> _What is expected_
Each line of the listing below that includes "will" should be reported.

[[ Source records, beginning ]]

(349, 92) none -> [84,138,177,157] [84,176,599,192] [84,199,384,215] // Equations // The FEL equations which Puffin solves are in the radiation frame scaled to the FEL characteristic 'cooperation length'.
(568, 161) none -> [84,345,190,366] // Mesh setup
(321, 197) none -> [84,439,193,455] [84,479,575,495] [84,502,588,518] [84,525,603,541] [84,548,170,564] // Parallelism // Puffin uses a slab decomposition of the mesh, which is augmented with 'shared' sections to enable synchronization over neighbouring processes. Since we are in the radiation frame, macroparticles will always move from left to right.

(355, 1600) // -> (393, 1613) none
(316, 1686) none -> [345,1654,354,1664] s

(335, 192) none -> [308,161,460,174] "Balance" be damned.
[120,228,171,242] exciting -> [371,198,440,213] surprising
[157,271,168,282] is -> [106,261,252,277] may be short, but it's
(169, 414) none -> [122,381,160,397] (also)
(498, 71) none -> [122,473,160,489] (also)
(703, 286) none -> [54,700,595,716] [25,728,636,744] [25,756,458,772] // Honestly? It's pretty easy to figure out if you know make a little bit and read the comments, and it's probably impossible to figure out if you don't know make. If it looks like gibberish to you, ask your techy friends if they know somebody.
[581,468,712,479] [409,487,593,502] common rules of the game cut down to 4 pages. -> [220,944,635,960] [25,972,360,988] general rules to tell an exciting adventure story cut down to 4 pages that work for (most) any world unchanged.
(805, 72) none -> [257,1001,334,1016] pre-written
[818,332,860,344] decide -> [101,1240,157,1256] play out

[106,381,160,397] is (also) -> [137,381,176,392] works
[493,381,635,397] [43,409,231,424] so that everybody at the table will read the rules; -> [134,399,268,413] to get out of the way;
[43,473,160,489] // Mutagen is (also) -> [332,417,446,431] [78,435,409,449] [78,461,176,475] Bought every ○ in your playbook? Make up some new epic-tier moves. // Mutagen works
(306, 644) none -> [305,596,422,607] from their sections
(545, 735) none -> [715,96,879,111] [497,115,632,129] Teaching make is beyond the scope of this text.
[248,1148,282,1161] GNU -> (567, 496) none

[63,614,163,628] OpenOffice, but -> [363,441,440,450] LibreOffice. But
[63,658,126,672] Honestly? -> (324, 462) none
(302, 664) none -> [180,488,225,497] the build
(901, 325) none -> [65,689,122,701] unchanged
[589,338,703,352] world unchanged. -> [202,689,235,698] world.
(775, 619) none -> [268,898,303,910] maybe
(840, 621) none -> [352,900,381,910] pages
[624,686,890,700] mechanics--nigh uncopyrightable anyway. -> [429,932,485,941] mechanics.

[[ Source records, end ]]

> _Written response_
(321, 197) none -> [84,439,193,455] [84,479,575,495] [84,502,588,518] [84,525,603,541] [84,548,170,564] // Parallelism // Puffin uses a slab decomposition of the mesh, which is augmented with 'shared' sections to enable synchronization over neighbouring processes. Since we are in the radiation frame, macroparticles will always move from left to right.
[493,381,635,397] [43,409,231,424] so that everybody at the table will read the rules; -> [134,399,268,413] to get out of the way;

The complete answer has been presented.